A minha primeira incursão no Minho foi em
Esposende, ali no caminho para Viana do Castelo. Na altura, e dado que residia
no Porto, era a empresa de camionagem Avic que ligava as duas cidades.
No país, vivia-se o período pós revolução
de Abril, com a integração dos retornados das ex-colónias, que na zona de
Esposende tiveram uma grande expressão. Muitos dos nossos alunos referiam como
residência nos documentos escolares, Hotel do Pinhal, Ofir, Fão. Como a memória
me traz estas gratas recordações de tempos gloriosos! Sim, porque esses alunos
eram de um outro quilate. Coabitavam as raças, mestiça, branca e preta e um destes
ficou-me gravado... não só pela altura, mas principalmente pela sua
estatura humana e moral – Era o Lourenço, do 7.º ano, tão educado, tão cavalheiro
e tão bom aluno a Inglês. A escola tinha, ainda, poucos alunos e a mim,
foram-me atribuídas todas as turmas de 3º ciclo: 7.º, 8.º e 9.º, que ao todo não
excediam os 20 alunos. Belos tempos em que ensinar era um
prazer... ainda que a distância a percorrer fosse mais de 50 km .
Muita gente de Viana vinha ao Porto tratar de
assuntos vários e a camioneta enchia-se de gente de todas as condições sociais.
Um dia, quando o cobrador passava na coxia
do autocarro e interpelava uma mulher do povo sobre o destino da viagem, surgiu
uma resposta inesperada e bem elucidativa de uma época já remota.
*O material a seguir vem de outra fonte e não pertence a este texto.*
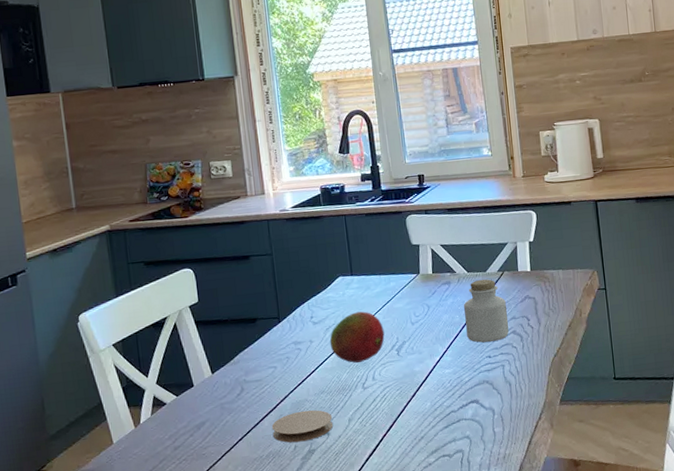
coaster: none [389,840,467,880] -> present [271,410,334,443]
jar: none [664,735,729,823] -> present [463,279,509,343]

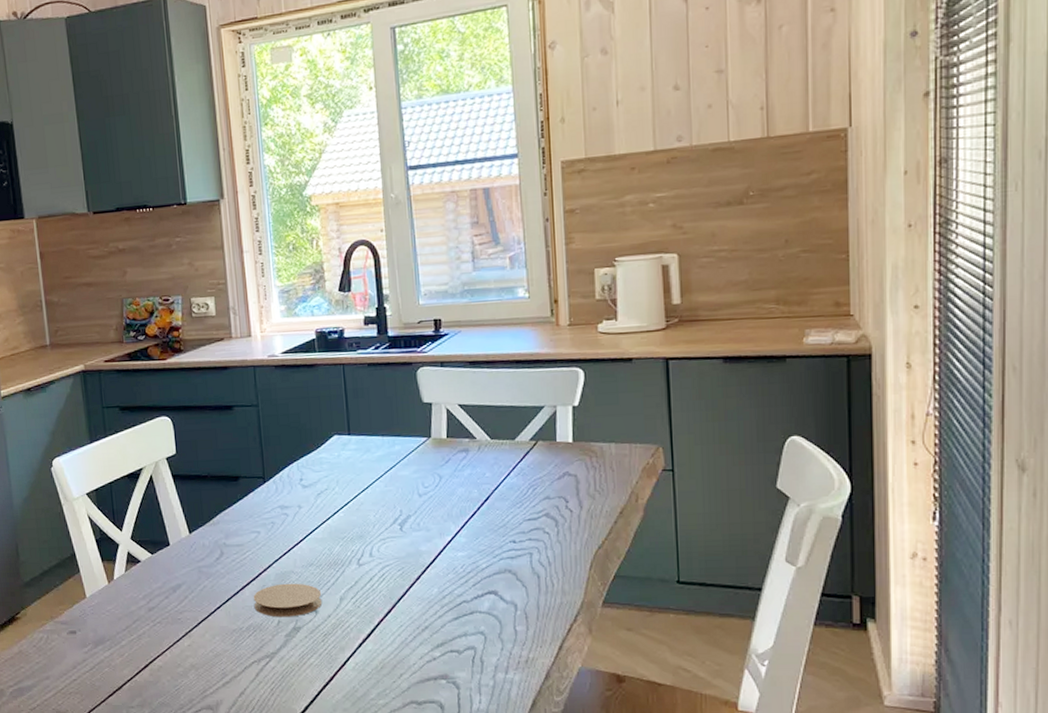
fruit: present [329,311,385,363] -> none [321,477,386,535]
jar: present [463,279,509,343] -> none [483,448,540,525]

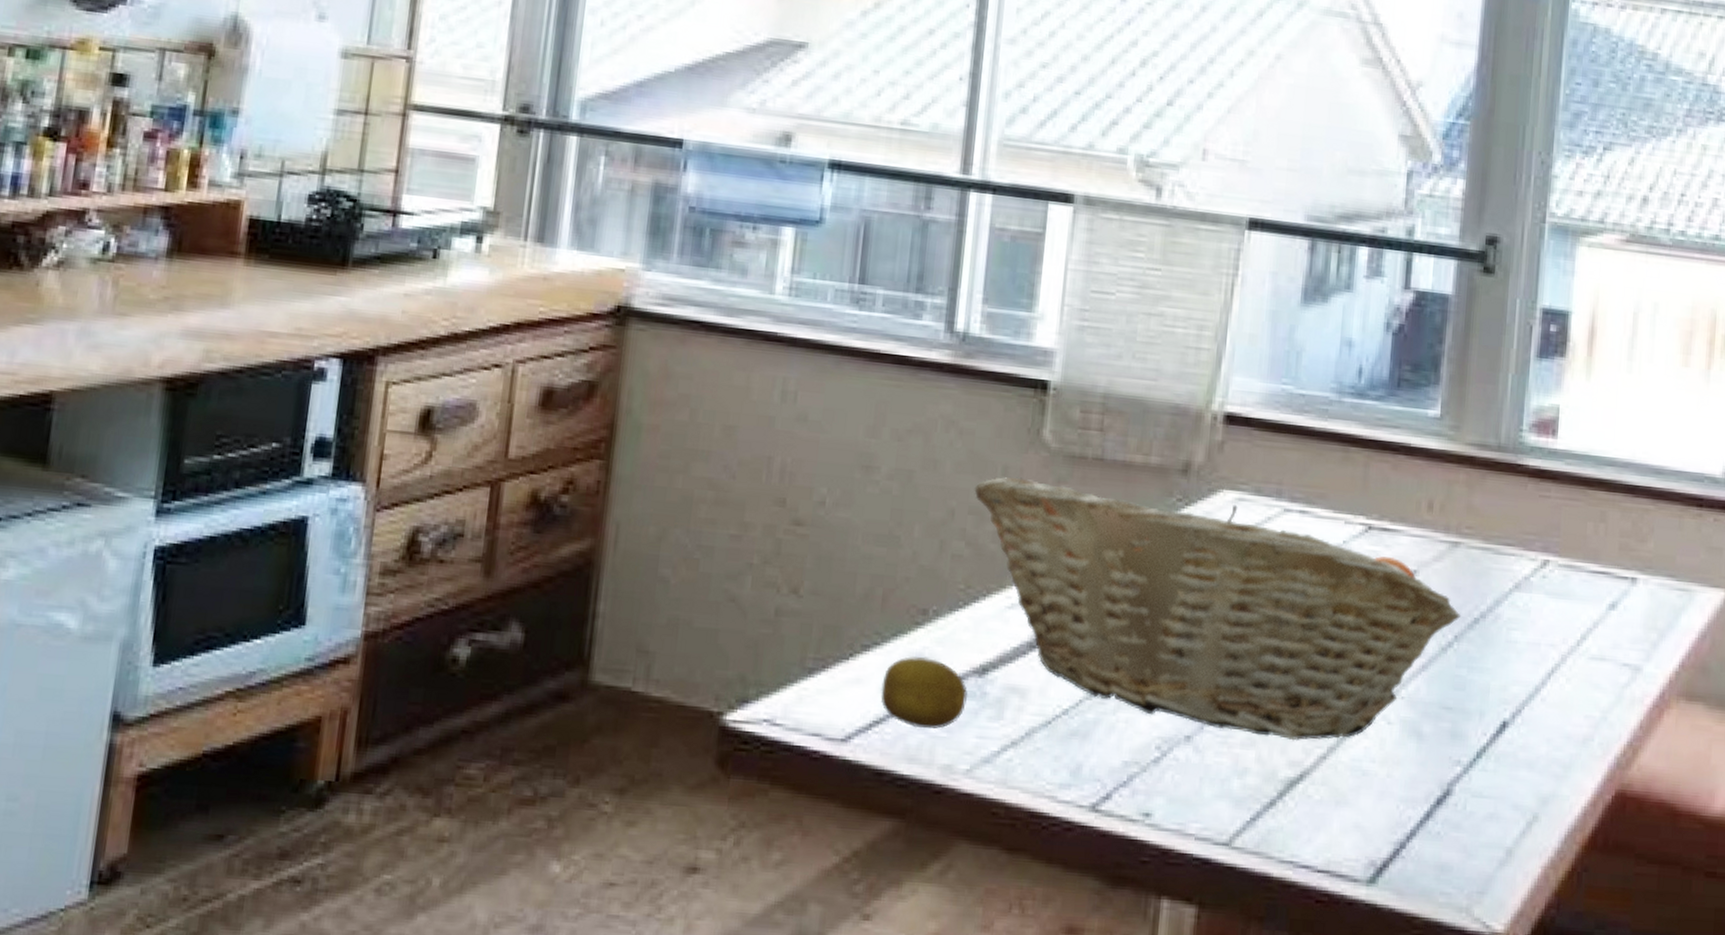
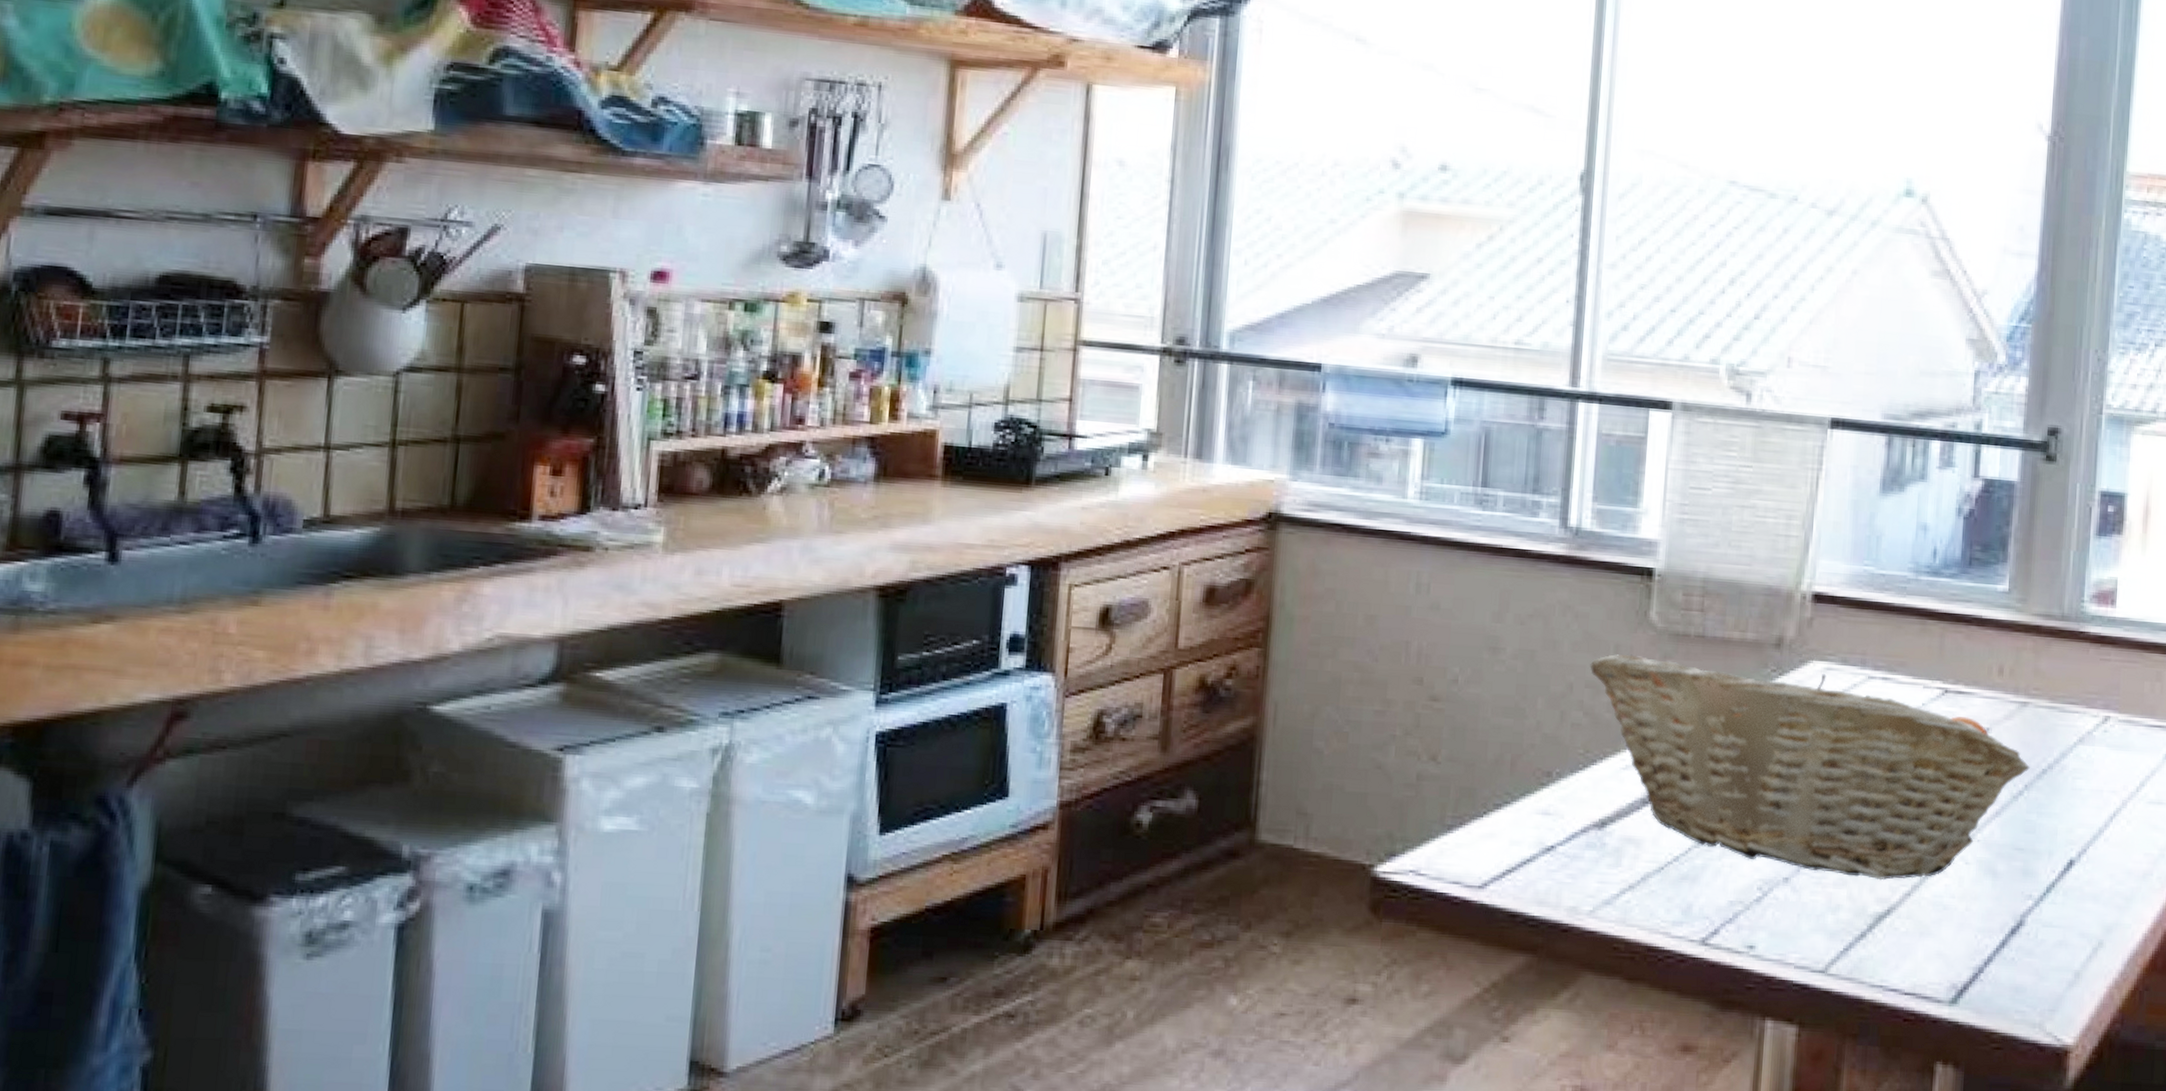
fruit: present [880,656,968,730] -> none [1512,813,1590,876]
— A senhora vai p’ra Anha?
— Não senhor! Eu ainda sou solteira!
Saltou a resposta espontânea e cheia de
indignação, seguida de gargalhada geral.
Com efeito, da pequena aldeia de Anha,
vinha muita gente do povo ao Porto e a lei do menor esforço aplicada, à língua,
resulta numa situação paradoxal.
É também nas imediações de Viana do Castelo,
apenas a 5 km ,
que fica a Quinta do Santoinho, um empreendimento turístico peculiar de
indiscutível originalidade, muito conhecido na região norte. Os seus arraiais
minhotos, com música tradicional, sardinhas assadas, fêveras, frango, broa e
vinho são a expressão da alegria e animação populares. Localiza-se na vila de
Darque, na margem esquerda do rio Lima, já com 35 anos de atividade. Para além
da componente turística, a Quinta de Santoinho é também um verdadeiro núcleo
museológico, como meio divulgador da cultura minhota. Há uma exposição
permanente de alfaias agrícolas, tanques, lagares, pias e figuras em granito,
de espigueiros, uma adega regional e ainda de antigas viaturas de transporte,
como autocarros, automóveis, uma locomotiva do século XIX, carruagens de 1.ª e
de 2.ª classe da CP, um coche do século XVII, carros de bois e de cavalos.
No ano de 1980, a empresa que
transportava os professores e alunos para as escolas da região ofereceu, no
final do ano letivo, uma entrada para o arraial minhoto a todos os docentes.
Foi, digamos assim, o prémio de assiduidade e da preferência dada aos
transportes coletivos da Avic.
Clarinhas |
Ao entardecer de um dia de verão, em julho,
via-se um mar de gente a desaguar no enorme recinto do Santoinho. Aí, a música,
o calor humano e a convivialidade eram regados pelo tintol que escorria
diretamente do pipo, enquanto as sardinhas e os pimentos fumegavam em enormes
grelhas. Tudo isto ao som da música de cariz folclórico, que a todos envolvia
num rodopio arrebatador.
Havia uma alegria genuína que emanava da
nossa juventude, na casa dos 30 anos e a promessa dumas férias, já à vista.
Tanta energia, naquelas rodas enormes onde toda a gente entrava, saltava e dava
largas à sua vitalidade. Era a minha primeira vez nesta confraternização e o
prenúncio de muitas que se seguiriam na minha longa caminhada docente.